### GIVEN TASK A
In the article on monitoring dashboards, what two guiding principles does it give for designing a dashboard?
### GIVEN TASK B
Copy word for word the part of the article on monitoring dashboards from "This is the" up to and including "end up frustrated.".

### EXCERPTED PASSAGE
* BEGIN *

Unreadable Metrics: Why You Can’t Find Anything in Your Monitoring Dashboards

By: Dotan Horovits

This is the third blog in our series on Monitoring Essentials. To learn more, check out these posts on Phantom Metrics and Expensive Metrics.

Dashboards are powerful tools for monitoring and troubleshooting your system. Too often, however, we run into an incident, jump to the dashboard, just to find ourselves drowning in endless data and unable to find what we need. This could be caused not just by the data overload, but also due to seeing too many or too few colors, inconsistent conventions or the lack of visual cues. We then need to waste precious time deciphering the dashboard rather than investigating the case at hand, and end up frustrated.

Dashboards are a tricky thing. It’s not enough to just have all the data needed: the dashboard needs to be designed in a way that allows users easily access and interpret the data. It requires more than the engineer mindset to do it right. Take these two guiding principles:

When designing a dashboard, think like a UX designer, and keep it simple.

In this guide, we’ll go over the basics of effective dashboard design, and how to create a dashboard that will make it easy for you to troubleshoot an incident.

* END *

### DATASET CONTENT
* BEGIN *

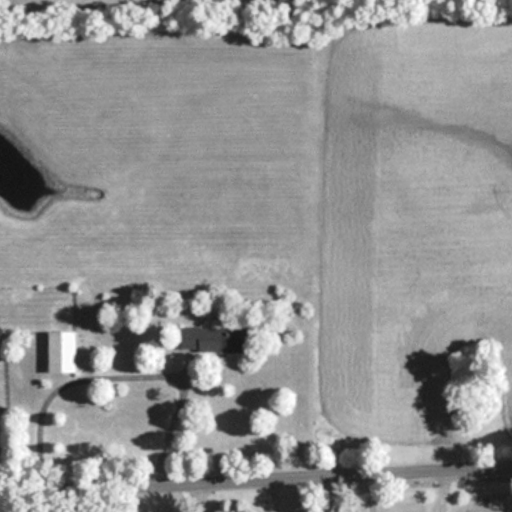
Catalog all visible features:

* END *

### EXPECTED OUTPUT A
Think like a UX designer, and keep it simple.

### EXPECTED OUTPUT B
This is the third blog in our series on Monitoring Essentials. To learn more, check out these posts on Phantom Metrics and Expensive Metrics.

Dashboards are powerful tools for monitoring and troubleshooting your system. Too often, however, we run into an incident, jump to the dashboard, just to find ourselves drowning in endless data and unable to find what we need. This could be caused not just by the data overload, but also due to seeing too many or too few colors, inconsistent conventions or the lack of visual cues. We then need to waste precious time deciphering the dashboard rather than investigating the case at hand, and end up frustrated.